История и хронология создания «Вечеров на хуторе близ Диканьки» может быть восстановлена только в самых общих чертах. Скудные и туманные упоминания в письмах Гоголя и беглые записи материалов, использованных в повестях, в его «Книге всякой всячины» с трудом поддаются расшифровке, а палеографические данные четырех сохранившихся рукописей («Сорочинской ярмарки», «Майской ночи», «Пропавшей грамоты» и «Ночи перед Рождеством») мало в чем уточняют хронологию, установленную справками о сроках выхода обеих книжек первого издания сборника и дате их цензурных разрешений. Между тем, этими материалами исчерпываются находящиеся в распоряжении исследователей источники.

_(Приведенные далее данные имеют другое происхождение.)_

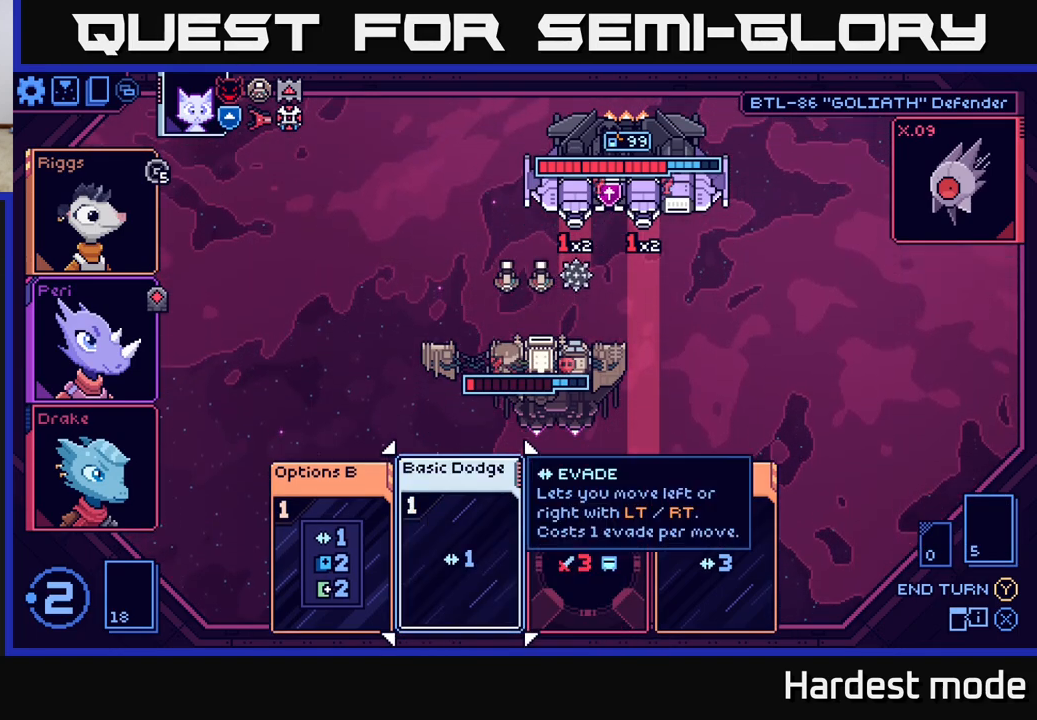
{"buttons": [], "left_stick": "center", "right_stick": "center", "events": []}
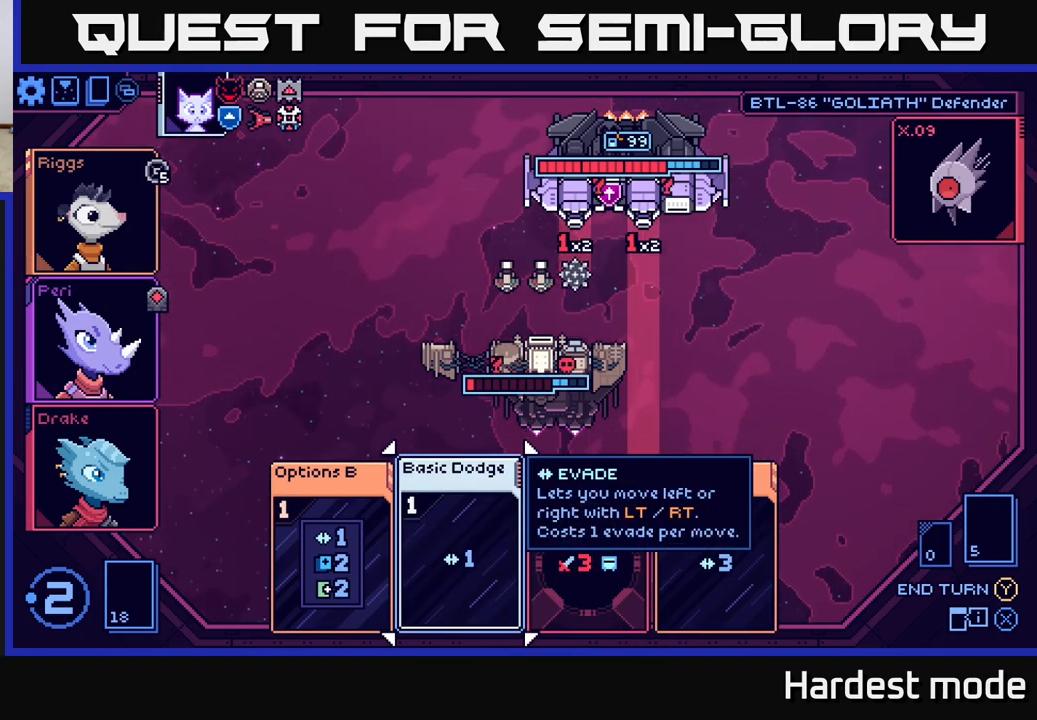
{"buttons": [], "left_stick": "center", "right_stick": "center", "events": []}
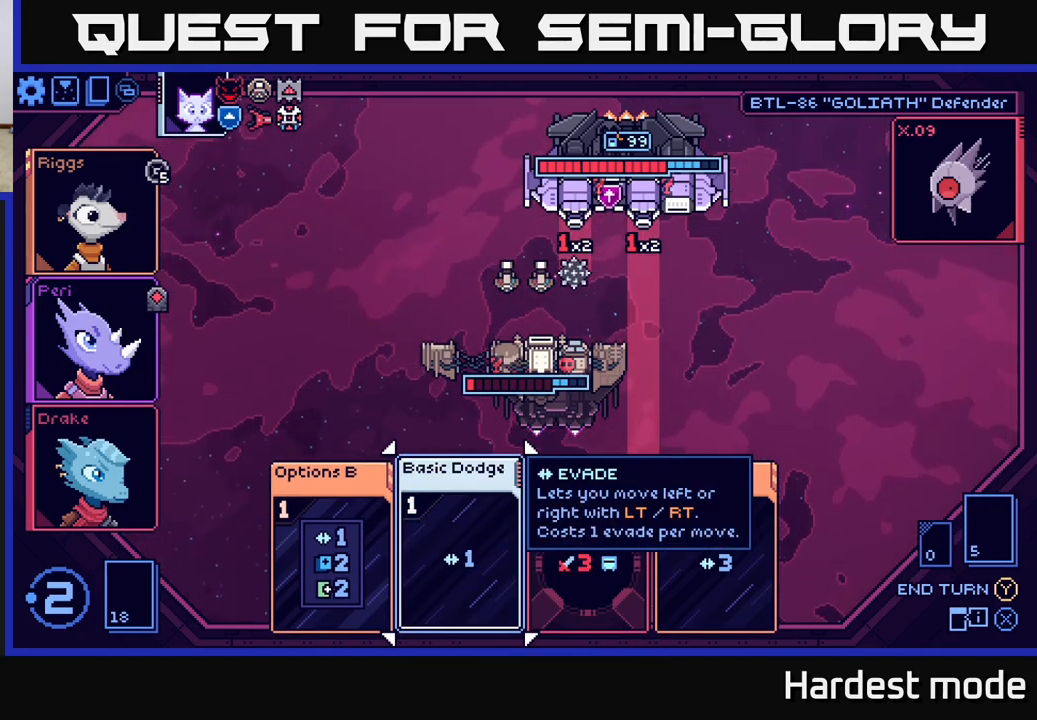
{"buttons": [], "left_stick": "center", "right_stick": "center", "events": []}
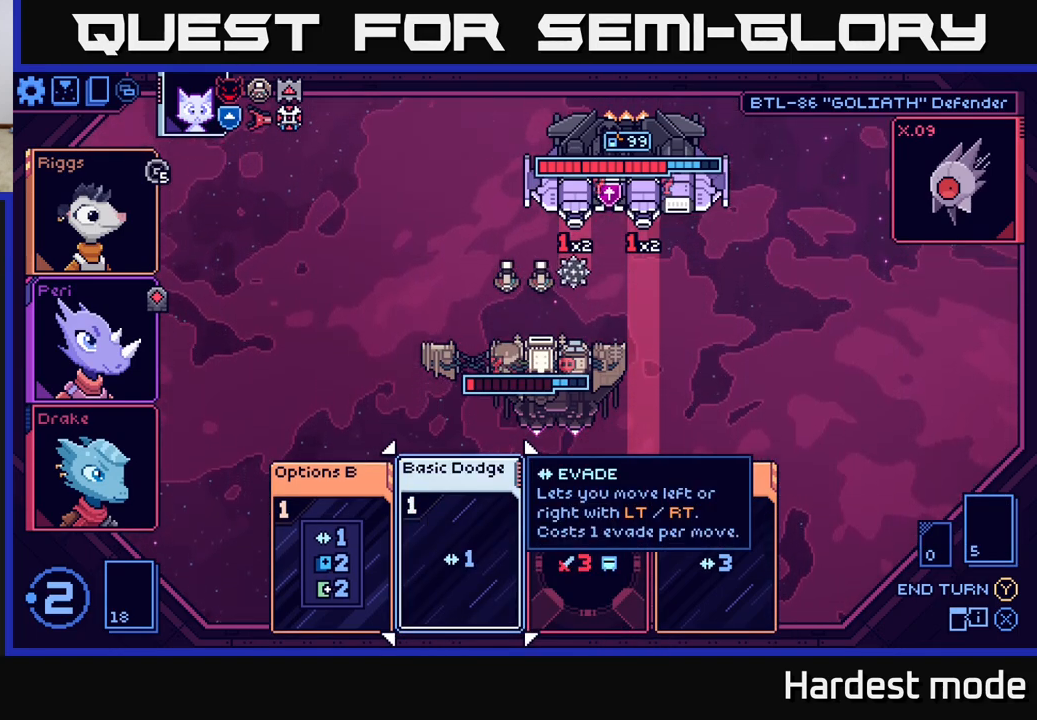
{"buttons": [], "left_stick": "center", "right_stick": "center", "events": [[283, "left_stick", "right"], [450, "left_stick", "center"]]}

Возникновение замысла, если не самого цикла, то отдельных вошедших в него повестей, следует отнести, вероятно, уже к первым месяцам пребывания Гоголя в Петербурге, то есть к началу 1829 г. Осмотревшись в столице и связавшись с жившими здесь земляками, Гоголь обнаружил и в литературных и в более широких общественных кругах живой интерес к фольклорным и этнографическим материалам, в частности украинским. Естественно, что именно в это время Гоголь, уже значительно охладевший к ранним стихотворным опытам, мог задаться мыслью использовать в литературной работе свое знание быта, сказаний и песен родной Украины. Между тем, осведомленность писателя носила весьма общий характер, и недостаточность запаса конкретных сведений обнаружилась, как только он приступил к осуществлению своих замыслов. Для сбора на месте нужных материалов Гоголь был принужден обратиться к помощи матери, сестры, а через них к более широкому кругу своих родных и знакомых.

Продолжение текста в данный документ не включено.